Şefkat Eli Derneği, resmî olarak bağımsız, insani yardım odaklı, 2010’dan bu yana aktif çalışmış bir dernek; başkanı belli, faaliyetleri belgelenmiş; 2025’te “kamu yararına dernek” statüsü kazandı. Bu, resmî veriler ışığında güvenilirlik göstergesi.

Ama resmi veriler, insanların hislerini, topluluk şüphelerini, geçmiş deneyimleri her zaman kapatamaz. Yardım kuruluşlarında şeffaflık, hesap verebilirlik kadar; topluluk bilinci, yorumlar, geri bildirim de önemli.

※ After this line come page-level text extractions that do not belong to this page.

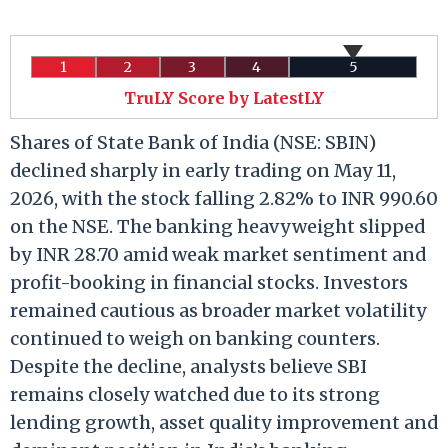
1
2
3
4
5
TruLY Score by LatestLY
Shares of State Bank of India (NSE: SBIN)
declined sharply in early trading on May 11,
2026, with the stock falling 2.82% to INR 990.60
on the NSE. The banking heavyweight slipped
by INR 28.70 amid weak market sentiment and
profit-booking in financial stocks. Investors
remained cautious as broader market volatility
continued to weigh on banking counters.
Despite the decline, analysts believe SBI
remains closely watched due to its strong
lending growth, asset quality improvement and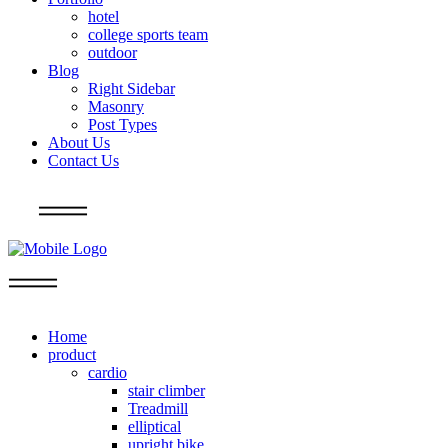
hotel
college sports team
outdoor
Blog
Right Sidebar
Masonry
Post Types
About Us
Contact Us
Info
Home
product
cardio
stair climber
Treadmill
elliptical
upright bike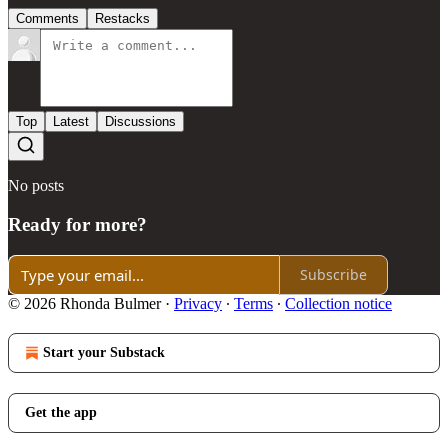
Comments
Restacks
Top
Latest
Discussions
No posts
Ready for more?
Subscribe
© 2026 Rhonda Bulmer
·
Privacy
∙
Terms
∙
Collection notice
Start your Substack
Get the app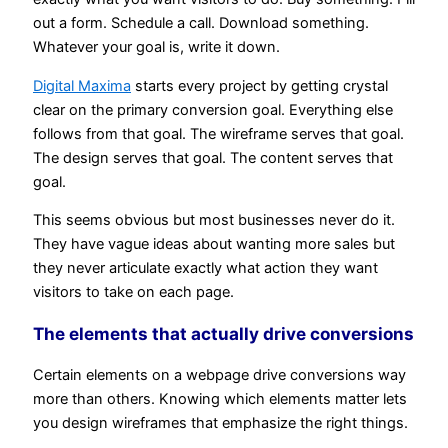
out a form. Schedule a call. Download something.
Whatever your goal is, write it down.
Digital Maxima
starts every project by getting crystal
clear on the primary conversion goal. Everything else
follows from that goal. The wireframe serves that goal.
The design serves that goal. The content serves that
goal.
This seems obvious but most businesses never do it.
They have vague ideas about wanting more sales but
they never articulate exactly what action they want
visitors to take on each page.
The elements that actually drive conversions
Certain elements on a webpage drive conversions way
more than others. Knowing which elements matter lets
you design wireframes that emphasize the right things.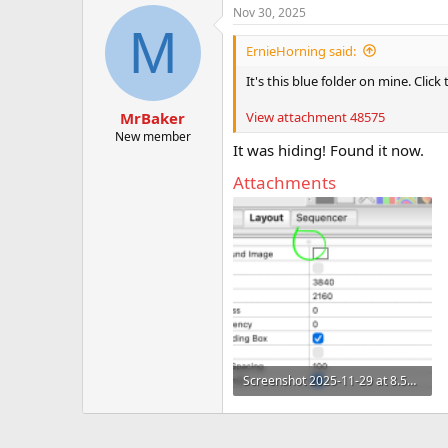
Nov 30, 2025
M
ErnieHorning said:
It's this blue folder on mine. Click
View attachment 48575
MrBaker
New member
It was hiding! Found it now.
Attachments
Screenshot 2025-11-29 at 8.53.33 AM.png
206 KB · Views: 3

Forumdaşlar — sizin gözlemleriniz neler?
- Şefkat Eli gibi derneklerin “bağımsızlık + devlet tanınırlığı + şeffaflık” kriterleri sizce yeterli mi?
- Derneklere destek vermeden önce nelere dikkat edersiniz — ismin çağrıştırdıkları mı, resmi belgeler mi, topluluk yorumları mı?
- Sizce yardım kuruluşlarının güvenilirliği daha mı çok resmi denetimlerle sağlanmalı, yoksa topluluk ve birey deneyimleriyle mi?

Tüm görüşlerinizi duymak isterim — hem destekleyen hem şüpheyle yaklaşan forumdaşlar, lütfen düşüncelerinizi paylaşın.